EXERCISE GOAL |
Line count for "middle": say how many lines of the data contain it, with no other text.

RECORDS TO PROCESS |
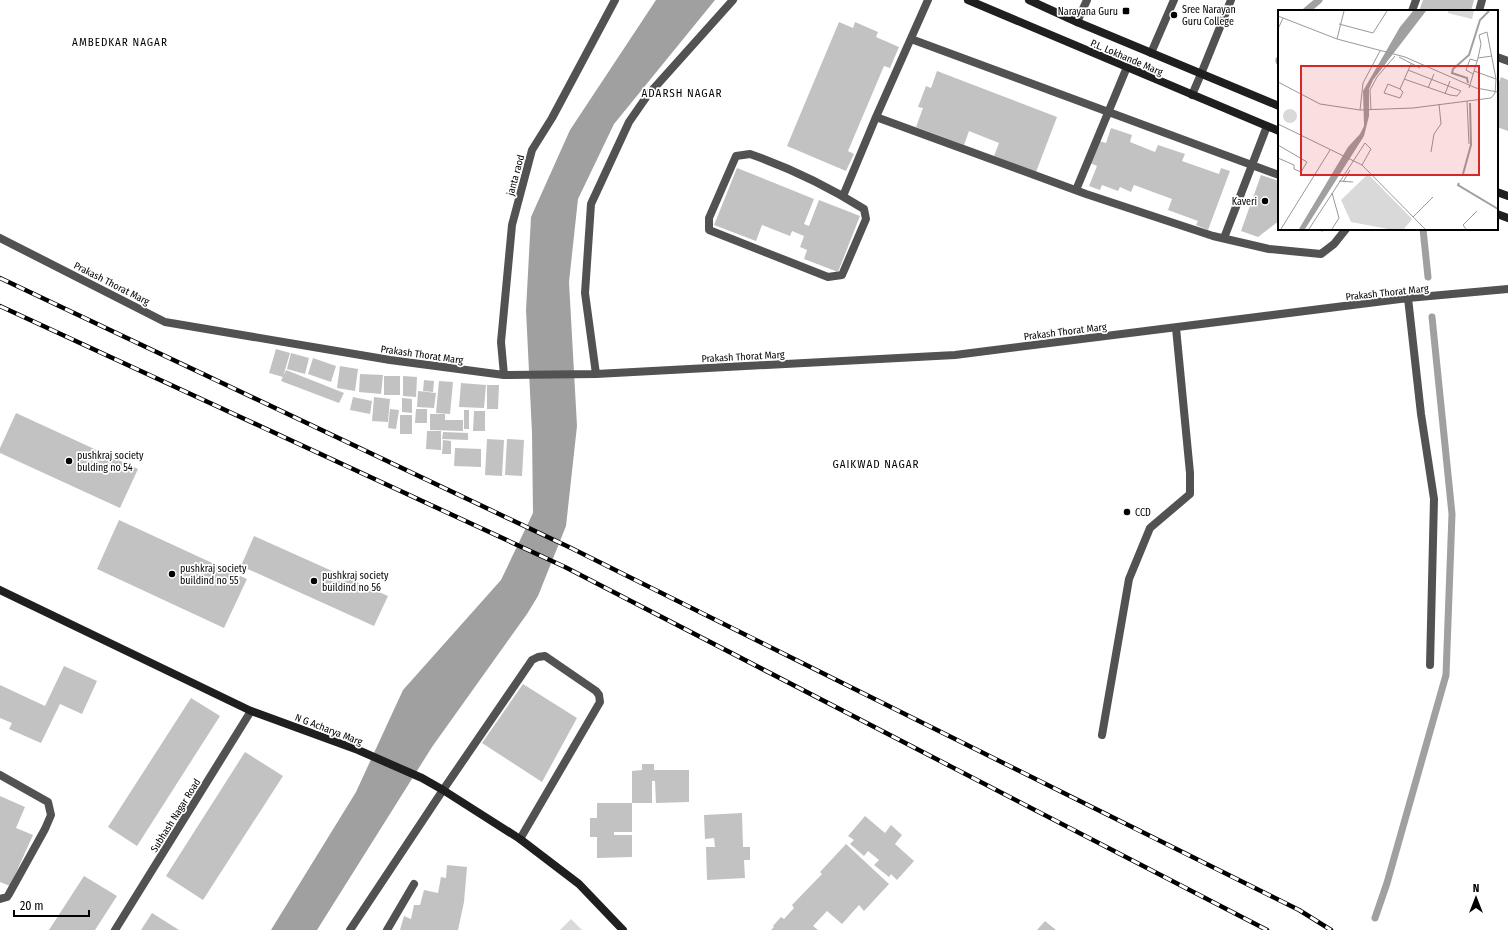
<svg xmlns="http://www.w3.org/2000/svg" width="1508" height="930" font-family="'Fira Sans Condensed',sans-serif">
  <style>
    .green { fill: #d9d9d9 }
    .water { fill: #a0a0a0 }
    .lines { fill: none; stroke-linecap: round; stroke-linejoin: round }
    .stream { stroke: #a0a0a0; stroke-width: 7 }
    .building { fill: #c2c2c2 }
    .lane { stroke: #525252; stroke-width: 8 }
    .street { stroke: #525252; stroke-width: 8 }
    .secondary { stroke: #1f1f1f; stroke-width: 8 }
    .rail-casing { stroke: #000; stroke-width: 4.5 }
    .rail { stroke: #fff; stroke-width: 3; stroke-dasharray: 9; stroke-linecap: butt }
    .poi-dot { fill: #000; stroke: #fff; stroke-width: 1.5 }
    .labels { text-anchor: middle; stroke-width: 3.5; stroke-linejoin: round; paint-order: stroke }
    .poi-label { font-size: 10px; fill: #000; stroke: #fff; text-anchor: start }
    .street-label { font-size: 10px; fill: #000; stroke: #fff }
    .neighbourhood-label { font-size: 11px; letter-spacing: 1px; fill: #000; stroke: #fff }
    .inset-river { fill: none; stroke: #a0a0a0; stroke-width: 2 }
    .inset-road { fill: none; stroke: #999; stroke-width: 1 }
    .view { fill: #d62828; fill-opacity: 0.15; stroke: #d62828; stroke-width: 2 }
    .inset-edge { fill: none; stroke: #000; stroke-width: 2 }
  </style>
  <rect width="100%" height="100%" fill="#fff"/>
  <path class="green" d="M 571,919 L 582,930 L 560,930 Z"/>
  <path class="water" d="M 656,0 L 715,0 L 614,124 L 578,199 L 569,282 L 577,426 L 566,526 L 538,596 L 527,614 L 432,747 L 317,930 L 271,930 L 356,792 L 403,690 L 501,580 L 533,513 L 532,433 L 526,310 L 531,217 L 570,130 Z"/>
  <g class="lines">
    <path class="stream" d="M 1306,11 L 1319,0
      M 1279,60 L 1279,61
      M 1423,229 L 1428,277
      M 1375,918 L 1387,883 L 1446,675 L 1452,514 L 1432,317"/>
  </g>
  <path class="building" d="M 1423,0 L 1474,0 L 1471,11 L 1419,11 Z
    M 839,22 L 853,28 L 855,22 L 878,32 L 876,37 L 899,47 L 890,68 L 884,66 L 848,151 L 854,154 L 846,171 L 787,146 Z
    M 937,71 L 1057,117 L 1036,172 L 994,156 L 999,143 L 969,131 L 964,145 L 916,127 L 923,108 L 918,107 L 926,86 L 931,88 Z
    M 1501,77 L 1508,80 L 1508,131 L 1497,127 L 1497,87 Z
    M 1111,128 L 1132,135 L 1130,142 L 1155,152 L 1158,145 L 1185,154 L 1182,161 L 1219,174 L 1221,168 L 1230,171 L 1208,230 L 1196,225 L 1198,221 L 1168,210 L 1172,199 L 1134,185 L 1131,192 L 1120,187 L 1118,191 L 1102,185 L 1100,190 L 1089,186 L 1097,166 L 1090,163 L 1099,141 L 1106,143 Z
    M 737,168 L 814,199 L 804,224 L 809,226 L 819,200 L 860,216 L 838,272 L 804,259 L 807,250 L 800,247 L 804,236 L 792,231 L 790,236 L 762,225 L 756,241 L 714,225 Z
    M 1261,175 L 1279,181 L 1279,221 L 1258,237 L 1241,231 Z
    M 1314,229 L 1323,229 L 1323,232 Z
    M 276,349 L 290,353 L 283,377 L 269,373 Z
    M 291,353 L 309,358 L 305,374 L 287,369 Z
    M 313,358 L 336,366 L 331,382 L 308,374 Z
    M 340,366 L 358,369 L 355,391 L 337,388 Z
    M 286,370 L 344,393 L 339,403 L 281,381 Z
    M 360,374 L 383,375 L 381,394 L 359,392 Z
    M 384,376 L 400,376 L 400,395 L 384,395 Z
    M 403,376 L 417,377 L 416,397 L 403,396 Z
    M 424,380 L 434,381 L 433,392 L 423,391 Z
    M 439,381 L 453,382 L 450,414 L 436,413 Z
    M 461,383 L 486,385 L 484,408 L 459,407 Z
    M 487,385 L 499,385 L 498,409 L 487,409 Z
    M 418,391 L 436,393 L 434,408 L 417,407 Z
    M 353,397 L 372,401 L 370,414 L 350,410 Z
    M 374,397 L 390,399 L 388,422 L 372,421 Z
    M 402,398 L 412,399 L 412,413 L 402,412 Z
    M 390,409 L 399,410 L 396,429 L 388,428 Z
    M 416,409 L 427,409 L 427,423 L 415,423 Z
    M 464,410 L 469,410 L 469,429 L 464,429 Z
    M 474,411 L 485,411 L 485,431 L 473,431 Z
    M 16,413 L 138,469 L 120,508 L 0,453 L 0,448 Z
    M 430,414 L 445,414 L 445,420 L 463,420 L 463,431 L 430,430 Z
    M 400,415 L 412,415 L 412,434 L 400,434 Z
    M 427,431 L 441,431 L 441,450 L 426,449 Z
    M 443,432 L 468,433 L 468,440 L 442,439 Z
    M 487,439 L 504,440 L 502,476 L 485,475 Z
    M 507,439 L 524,440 L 522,476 L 505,475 Z
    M 443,440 L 451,441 L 451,454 L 442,454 Z
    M 455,448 L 481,449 L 481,467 L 454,466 Z
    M 119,520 L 247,579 L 224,628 L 97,569 Z
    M 254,536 L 388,596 L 374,626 L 241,566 Z
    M 64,666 L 97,681 L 82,714 L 60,704 L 41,743 L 9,729 L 12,723 L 0,718 L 0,685 L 45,706 Z
    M 523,684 L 577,718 L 542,782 L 482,743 Z
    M 191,698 L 220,716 L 137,846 L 108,827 Z
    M 245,752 L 283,776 L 203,900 L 166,876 Z
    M 642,764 L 654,764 L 654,770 L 689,770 L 689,802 L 656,803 L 655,781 L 652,781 L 652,803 L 632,803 L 632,771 L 642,770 Z
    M 0,796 L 25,807 L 16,828 L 33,835 L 10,886 L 0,882 Z
    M 597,803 L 632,803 L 632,832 L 614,832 L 614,835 L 632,835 L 632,857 L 597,858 L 597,837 L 590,837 L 590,818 L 597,818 Z
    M 742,813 L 743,847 L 750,847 L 750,860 L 744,860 L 745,878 L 707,880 L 706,847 L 715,847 L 714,838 L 705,839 L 704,815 Z
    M 865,816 L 885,833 L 891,825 L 902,835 L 895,844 L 914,861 L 897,880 L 891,874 L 889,877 L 874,865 L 879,860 L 868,851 L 864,856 L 850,844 L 854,840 L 848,836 Z
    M 846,844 L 889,884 L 864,911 L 859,905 L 842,924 L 827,911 L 813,926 L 818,930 L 771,930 L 774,927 L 773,926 L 781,917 L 784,919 L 794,908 L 792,905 L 822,874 L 820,872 Z
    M 447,865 L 467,867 L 464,902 L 458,930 L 400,930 L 404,916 L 411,919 L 414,905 L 420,905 L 424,890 L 438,893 L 441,877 L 446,878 Z
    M 84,876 L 117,896 L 95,930 L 49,930 Z
    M 152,913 L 179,930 L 141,930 Z
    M 1045,921 L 1056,930 L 1037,930 Z"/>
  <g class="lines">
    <path class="lane" d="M 1077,22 L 1087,0
      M 1151,53 L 1174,0
      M 1201,74 L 1231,0"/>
    <path class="street" d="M 1412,11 L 1416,0
      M 1479,11 L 1482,0
      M 911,39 L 1279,175
      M 1497,57 L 1508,61
      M 1192,95 L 1201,74
      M 876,117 L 1086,194 L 1213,236 L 1269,249 L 1321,254 L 1334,244 L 1346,229
      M 750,154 C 790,168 829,187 864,209 L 866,219 L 842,275 L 828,277 L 709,230 L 709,218 L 736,156 Z
      M 1076,190 L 1127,67
      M 843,196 L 876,117 L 928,0
      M 0,238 L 165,322 L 390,360 L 504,375 L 596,374 L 955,355 L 1408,298 L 1508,289
      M 1224,238 L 1267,126
      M 1408,298 L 1421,414 L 1434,499 L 1430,665
      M 596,374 L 585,293 L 591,204 L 629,122 L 647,96 L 733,0
      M 504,375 L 501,342 L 512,225 L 532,150 L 552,118 L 615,0
      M 1102,735 L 1129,579 L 1150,528 L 1190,494 L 1190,473 L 1176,328
      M 0,775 L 48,802 L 51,815 L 45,829 L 9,894 L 7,897 L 0,899
      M 115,930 L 251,711
      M 350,930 L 443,790 L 532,660 L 538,657 L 545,656 L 596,691 L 599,695 L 600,702 L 520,839
      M 387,930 L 414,884"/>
    <path class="secondary" d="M 968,0 L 1279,131
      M 1029,0 L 1077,22 L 1279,106
      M 1497,192 L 1508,196
      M 1497,214 L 1508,218
      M 0,590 L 251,711 L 358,750 L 422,778 L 443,790 L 520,839 L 579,884 L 623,930"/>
    <g class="rail-casing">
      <path id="rail" d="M 0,278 L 571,548 L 1299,910 L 1331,930
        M 0,306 L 565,567 L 1267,930"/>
    </g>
    <use href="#rail" class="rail"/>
  </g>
  <g class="poi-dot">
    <rect x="1122" y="7" width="8" height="8" rx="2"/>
    <circle cx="1174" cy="15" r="4"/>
    <circle cx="1265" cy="201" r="4"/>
    <circle cx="69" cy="461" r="4"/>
    <circle cx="1127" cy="512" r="4"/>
    <circle cx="172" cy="574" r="4"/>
    <circle cx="314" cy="581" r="4"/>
  </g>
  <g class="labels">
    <g class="poi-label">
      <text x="1182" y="13">Sree Narayan<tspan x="1182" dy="12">Guru College</tspan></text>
      <text x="1118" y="15" text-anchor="end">Narayana Guru</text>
      <text x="1257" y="205" text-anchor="end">Kaveri</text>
      <text x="77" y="459">pushkraj society<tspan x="77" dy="12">bulding no 54</tspan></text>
      <text x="1135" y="516">CCD</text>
      <text x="180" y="572">pushkraj society<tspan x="180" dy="12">buildind no 55</tspan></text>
      <text x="322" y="579">pushkraj society<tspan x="322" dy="12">buildind no 56</tspan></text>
    </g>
    <g class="street-label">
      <text transform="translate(1127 57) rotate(23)" y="4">P.L. Lokhande Marg</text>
      <text transform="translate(515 175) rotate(-75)" y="4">janta raod</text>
      <text transform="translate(112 283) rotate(27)" y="4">Prakash Thorat Marg</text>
      <text transform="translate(1387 292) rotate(-6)" y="4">Prakash Thorat Marg</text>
      <text transform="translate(1065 331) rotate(-7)" y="4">Prakash Thorat Marg</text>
      <text transform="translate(422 354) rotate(8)" y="4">Prakash Thorat Marg</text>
      <text transform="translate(743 356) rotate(-3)" y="4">Prakash Thorat Marg</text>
      <text transform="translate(329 729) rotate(21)" y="4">N G Acharya Marg</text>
      <text transform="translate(175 815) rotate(-58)" y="4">Subhash Nagar Road</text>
    </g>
    <g class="neighbourhood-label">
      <text x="120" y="46">AMBEDKAR NAGAR</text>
      <text x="682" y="97">ADARSH NAGAR</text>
      <text x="876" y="468">GAIKWAD NAGAR</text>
    </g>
  </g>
  <g transform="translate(1278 10)">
    <rect width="220" height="220" fill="#fff"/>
    <path d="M 170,1 L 196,1 L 194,9 L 170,3 ZM5 106a7 7 0 1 1 14 0a7 7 0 1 1-14 0ZM 90,164 L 134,209 L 126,219 L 110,219 L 73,212 L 63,190 Z" fill="#d9d9d9"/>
    <path d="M 135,1 L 148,1 L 95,70 L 91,79 L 91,106 L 86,126 L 27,219 L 21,219 L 70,137 L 82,124 L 86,116 L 85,81 L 122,17 Z" fill="#a0a0a0"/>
    <path class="inset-river" d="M 190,73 L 189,68 L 174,63 L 175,59 L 191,45 L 202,10 L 211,1M 185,164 L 193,135 L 192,93M 181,173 L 180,175 L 220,199"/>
    <path class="inset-road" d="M 0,6 L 59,29 L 127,47 L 198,78 L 220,82M 61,14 L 95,23 L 109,1M 0,19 L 5,8M 59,29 L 66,1M 121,47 L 142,58M 196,61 L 218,69M 195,64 L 188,60 L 192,49 L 199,51M 126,69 L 172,85 L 179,86 L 183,81 L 130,60M 0,72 L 42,94 L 82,100 L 135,98 L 213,88 L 217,83 L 218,69 L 209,22 L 201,25 L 203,34 L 200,48M 150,78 L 156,64M 191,78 L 200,48 L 214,46M 122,79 L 125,82 L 122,88 L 106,83 L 110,74 L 122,79 L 133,54M 167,84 L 172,71M 189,91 L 191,134M 82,100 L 85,73 L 102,41M 93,100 L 92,80 L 99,67 L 117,46M 0,114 L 84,155 L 147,219M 0,135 L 29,152 L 23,162 L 16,159 L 16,155 L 0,148M 153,142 L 156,124 L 163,114 L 161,94M 61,171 L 75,172M 65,172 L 72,160M 135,207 L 155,187M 3,219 L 52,140M 31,219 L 87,133 L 93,139 L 84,155M 54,219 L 61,208 L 54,183M 188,219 L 185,215 L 199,201"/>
    <path class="view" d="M 23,56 L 201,56 L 201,165 L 23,165 Z"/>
    <rect width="220" height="220" class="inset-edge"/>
  </g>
  <g transform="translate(1476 898)" stroke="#ffffff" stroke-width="3" paint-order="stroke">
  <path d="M0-3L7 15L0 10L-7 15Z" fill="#000000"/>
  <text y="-6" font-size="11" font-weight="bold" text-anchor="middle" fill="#000000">N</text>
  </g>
  <path d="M14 910v6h75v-6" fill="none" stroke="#000000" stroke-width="2"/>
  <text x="20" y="910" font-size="12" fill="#000000" stroke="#ffffff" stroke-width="3" paint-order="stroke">20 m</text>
</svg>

TASK RESULT |
2